L’exercice d’équilibrage n’est, bien sûr, pas nouveau pour les banques. Le traitement de cet exercice est une compétence essentielle du métier de banquier. Néanmoins, l’incertitude causée par la pandémie rend l’exercice encore plus difficile aujourd’hui. Les banques qui investissent dans des relations à long terme avec leurs clients et qui connaissent bien leurs clients peuvent trouver plus facile de gérer cet exercice avec succès.

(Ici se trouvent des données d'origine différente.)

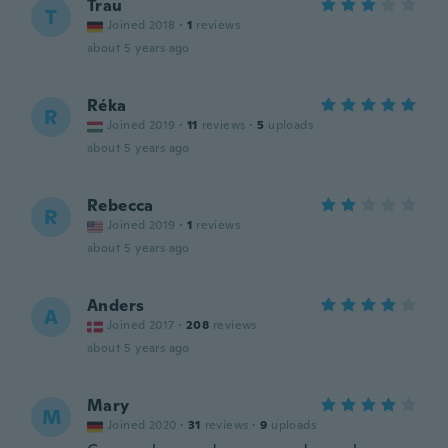
Trau
T
Joined 2018
·
1
reviews
about 5 years ago
Réka
R
Joined 2019
·
11
reviews
·
5
uploads
about 5 years ago
Rebecca
R
Joined 2019
·
1
reviews
about 5 years ago
Anders
A
Joined 2017
·
208
reviews
about 5 years ago
Mary
M
Joined 2020
·
31
reviews
·
9
uploads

Mais pour elles aussi, le défi reste exceptionnel. On est de plus en plus conscient que le coronavirus est un véritable changeur de jeu, qui peut aussi faire tomber des entreprises auparavant saines. Il est donc plus important que jamais de détecter rapidement les « zombies ». Et il faudra parfois prendre des décisions impopulaires mais nécessaires dans un environnement difficile.